## About this task
In the copy, include every record below exactly as it appears, but no pictures.

(Available data Opens)

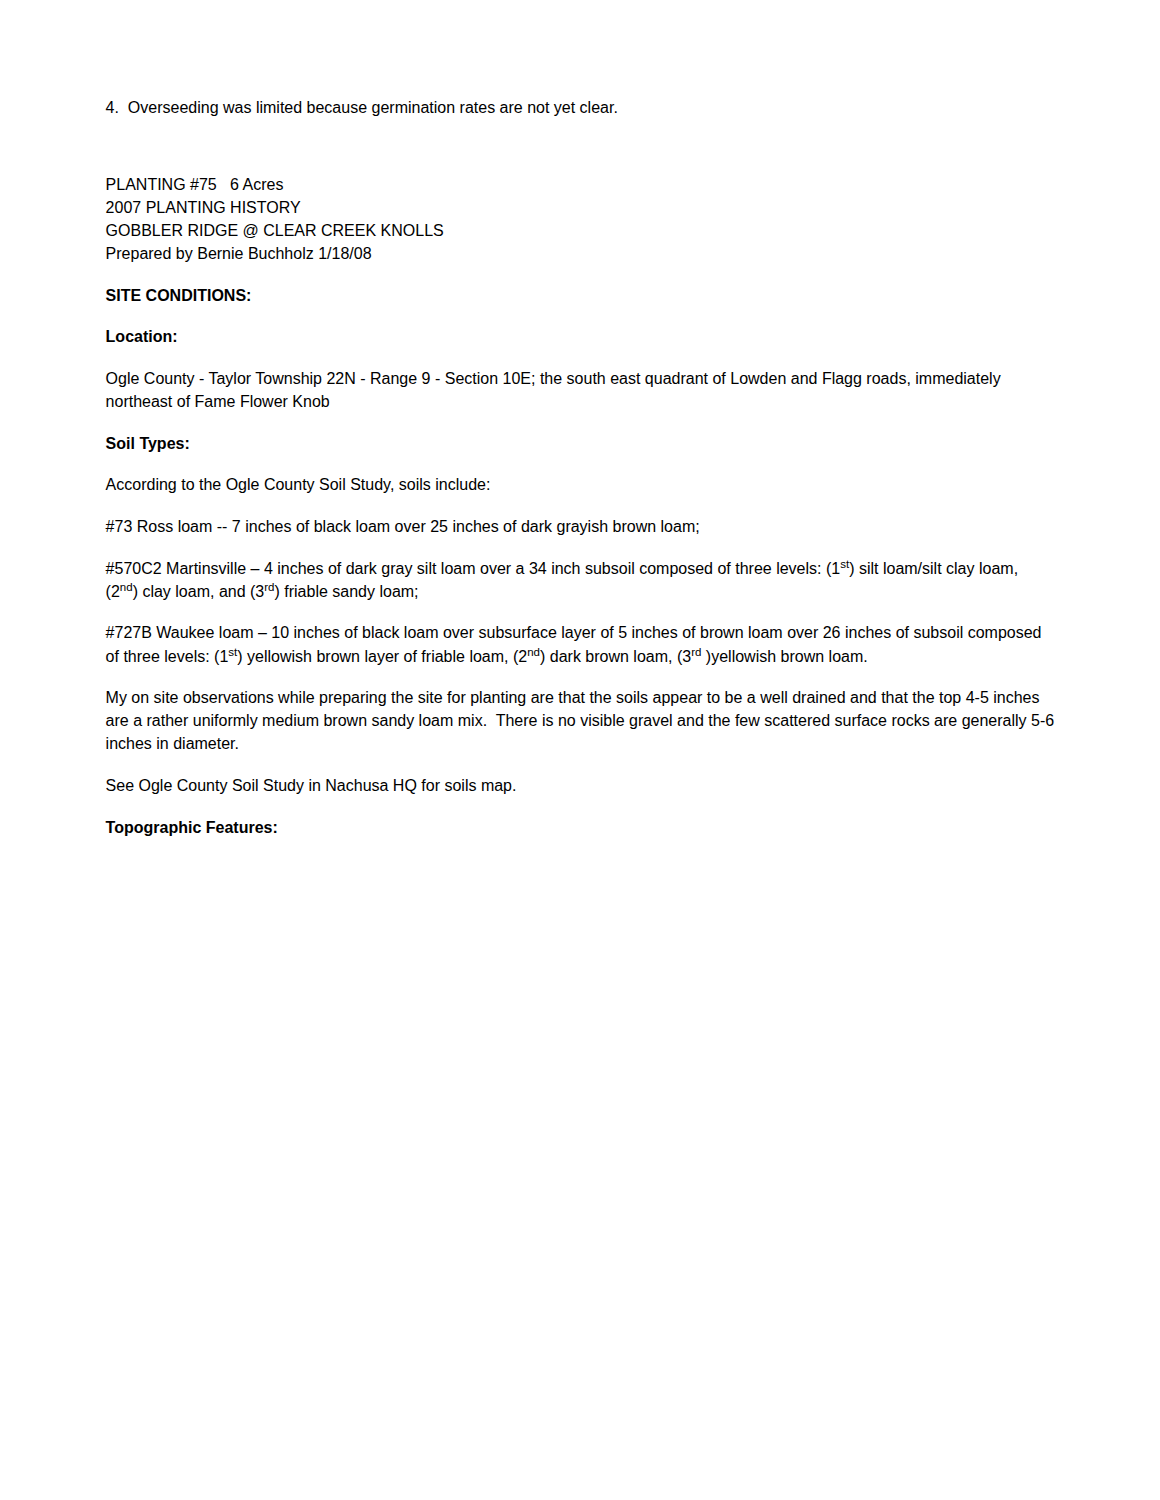4. Overseeding was limited because germination rates are not yet clear.
PLANTING #75 6 Acres
2007 PLANTING HISTORY
GOBBLER RIDGE @ CLEAR CREEK KNOLLS
Prepared by Bernie Buchholz 1/18/08
SITE CONDITIONS:
Location:
Ogle County - Taylor Township 22N - Range 9 - Section 10E; the south east quadrant of Lowden and Flagg roads, immediately northeast of Fame Flower Knob
Soil Types:
According to the Ogle County Soil Study, soils include:
#73 Ross loam -- 7 inches of black loam over 25 inches of dark grayish brown loam;
#570C2 Martinsville – 4 inches of dark gray silt loam over a 34 inch subsoil composed of three levels: (1st) silt loam/silt clay loam, (2nd) clay loam, and (3rd) friable sandy loam;
#727B Waukee loam – 10 inches of black loam over subsurface layer of 5 inches of brown loam over 26 inches of subsoil composed of three levels: (1st) yellowish brown layer of friable loam, (2nd) dark brown loam, (3rd )yellowish brown loam.
My on site observations while preparing the site for planting are that the soils appear to be a well drained and that the top 4-5 inches are a rather uniformly medium brown sandy loam mix. There is no visible gravel and the few scattered surface rocks are generally 5-6 inches in diameter.
See Ogle County Soil Study in Nachusa HQ for soils map.
Topographic Features:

(Available data Closes)

## Response to the task
4. Overseeding was limited because germination rates are not yet clear.
PLANTING #75 6 Acres
2007 PLANTING HISTORY
GOBBLER RIDGE @ CLEAR CREEK KNOLLS
Prepared by Bernie Buchholz 1/18/08
SITE CONDITIONS:
Location:
Ogle County - Taylor Township 22N - Range 9 - Section 10E; the south east quadrant of Lowden and Flagg roads, immediately northeast of Fame Flower Knob
Soil Types:
According to the Ogle County Soil Study, soils include:
#73 Ross loam -- 7 inches of black loam over 25 inches of dark grayish brown loam;
#570C2 Martinsville – 4 inches of dark gray silt loam over a 34 inch subsoil composed of three levels: (1st) silt loam/silt clay loam, (2nd) clay loam, and (3rd) friable sandy loam;
#727B Waukee loam – 10 inches of black loam over subsurface layer of 5 inches of brown loam over 26 inches of subsoil composed of three levels: (1st) yellowish brown layer of friable loam, (2nd) dark brown loam, (3rd )yellowish brown loam.
My on site observations while preparing the site for planting are that the soils appear to be a well drained and that the top 4-5 inches are a rather uniformly medium brown sandy loam mix. There is no visible gravel and the few scattered surface rocks are generally 5-6 inches in diameter.
See Ogle County Soil Study in Nachusa HQ for soils map.
Topographic Features:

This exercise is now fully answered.